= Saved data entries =

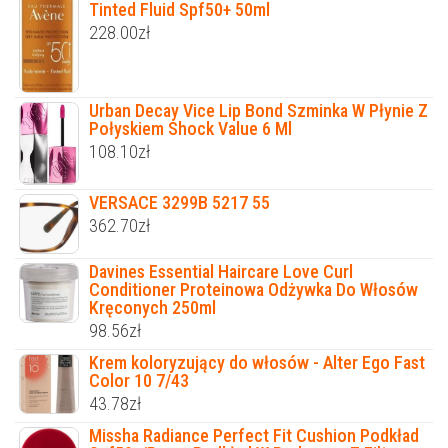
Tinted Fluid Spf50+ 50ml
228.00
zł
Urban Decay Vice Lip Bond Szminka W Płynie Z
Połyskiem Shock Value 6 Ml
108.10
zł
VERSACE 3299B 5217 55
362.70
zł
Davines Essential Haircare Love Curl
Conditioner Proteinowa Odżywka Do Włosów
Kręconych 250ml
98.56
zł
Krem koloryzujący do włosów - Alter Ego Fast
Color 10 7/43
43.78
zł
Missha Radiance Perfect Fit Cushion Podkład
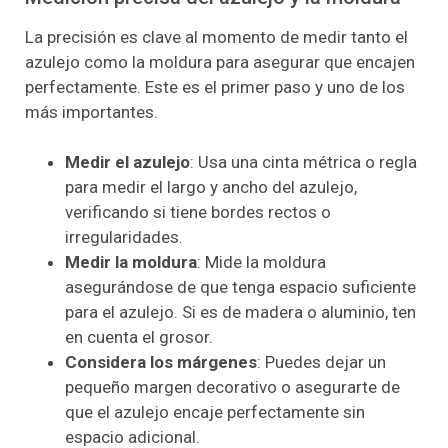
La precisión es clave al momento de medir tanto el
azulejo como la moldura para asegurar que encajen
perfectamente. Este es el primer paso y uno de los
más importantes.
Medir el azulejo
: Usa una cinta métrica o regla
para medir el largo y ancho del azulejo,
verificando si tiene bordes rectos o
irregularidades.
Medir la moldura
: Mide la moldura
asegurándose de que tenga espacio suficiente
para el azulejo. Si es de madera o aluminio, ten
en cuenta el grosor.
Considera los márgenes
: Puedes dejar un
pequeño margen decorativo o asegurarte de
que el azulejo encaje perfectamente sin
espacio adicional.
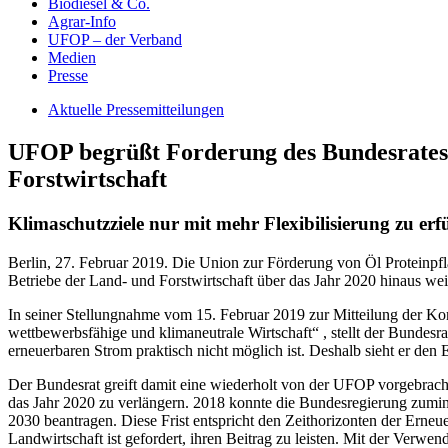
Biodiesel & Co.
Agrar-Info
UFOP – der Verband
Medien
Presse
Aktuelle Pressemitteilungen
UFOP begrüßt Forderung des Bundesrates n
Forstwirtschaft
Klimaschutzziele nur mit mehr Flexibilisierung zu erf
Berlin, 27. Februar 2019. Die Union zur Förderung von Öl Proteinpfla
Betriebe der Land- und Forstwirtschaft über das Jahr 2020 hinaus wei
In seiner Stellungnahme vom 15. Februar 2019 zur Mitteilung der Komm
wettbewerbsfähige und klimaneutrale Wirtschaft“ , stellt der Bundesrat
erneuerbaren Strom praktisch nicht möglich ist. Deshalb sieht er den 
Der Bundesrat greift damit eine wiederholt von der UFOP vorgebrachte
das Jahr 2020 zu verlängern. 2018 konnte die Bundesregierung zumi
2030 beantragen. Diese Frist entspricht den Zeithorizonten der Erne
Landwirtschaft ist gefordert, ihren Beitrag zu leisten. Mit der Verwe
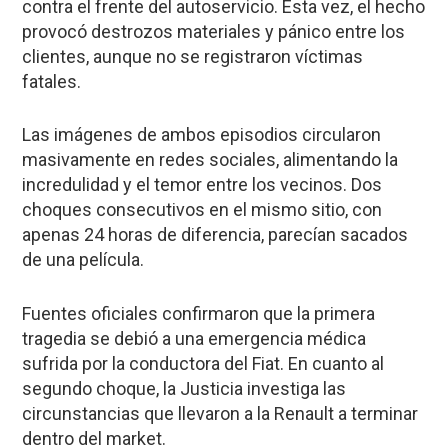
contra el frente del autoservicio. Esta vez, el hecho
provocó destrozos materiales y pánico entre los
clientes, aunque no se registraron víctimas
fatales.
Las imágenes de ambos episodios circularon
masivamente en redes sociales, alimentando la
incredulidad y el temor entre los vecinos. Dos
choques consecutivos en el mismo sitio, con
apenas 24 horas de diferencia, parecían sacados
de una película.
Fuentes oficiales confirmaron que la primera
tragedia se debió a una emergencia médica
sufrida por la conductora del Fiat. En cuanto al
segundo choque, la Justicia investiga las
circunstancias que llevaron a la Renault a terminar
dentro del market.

= Requirement =
Search the records for the string "UFOP" and, wherever a line contains it, please copy that line.

= Expected output =
UFOP – der Verband
UFOP begrüßt Forderung des Bundesrates n
Der Bundesrat greift damit eine wiederholt von der UFOP vorgebrachte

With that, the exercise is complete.